White Rose by Kip Wilson – Another novel in verse, this book is based on the true story of Sophie Scholl, a non-violent, anti-Nazi activist who was sentenced to death for treason. The poems go back and forth from “The End”, when she was arrested, to “Before”. These poems tell Sophie’s story through letters to her boyfriend Fritz, recollections from her childhood, and other memories including that of her arrest.
The Book Thief by Markus Zusak – Set in Germany during the war, this book follows Liesel, an adopted girl who is learning how to read. Death narrates the story of her new family and town in a meandering, poetic style. This long, meandering tale is good for getting lost in, and it was adapted into a movie in 2013.
They Called Us Enemy by George Takei, Justin Eisinger, and Steven Scott; and illustrated by Harmony Becker – George Takei’s family was forcefully relocated from California to a Japanese internment camp when he was four. In this graphic novel, he shares what he remembers of the time, what his father told him when he was older, and how these experiences shaped his activism and acting career. Available on Hoopla.

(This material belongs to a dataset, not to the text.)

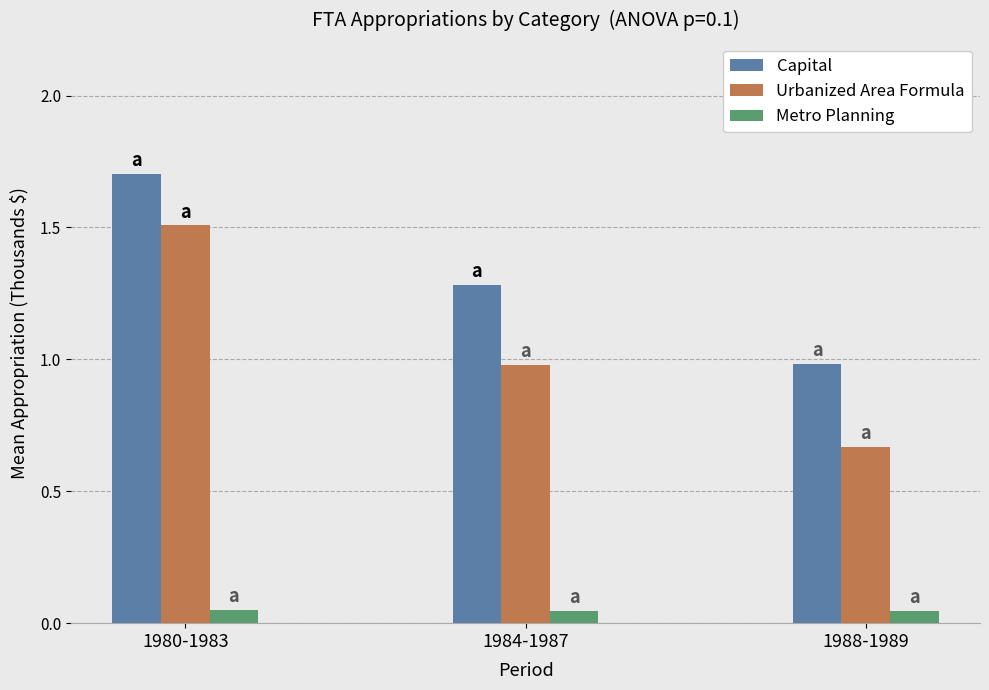

What are all the series names shown in the legend?

Capital, Urbanized Area Formula, Metro Planning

The Diary of a Young Girl by Anne Frank – Anne (pronounced like Anna) received a diary for her 13th birthday. She wrote in it before and during the time her family lived in the hidden part of a house in Amsterdam. The diary focuses a lot on the tension in the house of the family and friends who were hiding together in close quarters with limited resources. This classic is a firsthand account of what life was like for the Jewish people forced into hiding during the war.
Branded by the Pink Triangle by Ken Setterington – This award winning book tells the true stories of gay men who were persecuted in Germany and Nazi-occupied territories. The book starts with a history of Germany’s gay and lesbian scene in the early 1900s and the injustices they faced when Hitler came to power. Available on Overdrive.
Unbroken (The Young Adult Adaptation): An Olympian's Journey from Airman to Castaway to Captive by Laura Hillenbrand – After pilot Louis Zamperini’s ship crashed into the Pacific Ocean, he stayed afloat for weeks before being captured as a prisoner of war. This book showcases his strength and bravery from the time of the crash until he was released in 1945 and returned to America. There is also an edition of Unbroken written for adults.
Bomb: The Race to Build—and Steal—the World's Most Dangerous Weapon by Steve Sheinkin – This work of nonfiction details the development of the atomic bomb, from conception to its use in WWII. In addition to the American scientists who worked on the project, the book follows of Russian spies who wanted to steal the secret technology for their own country.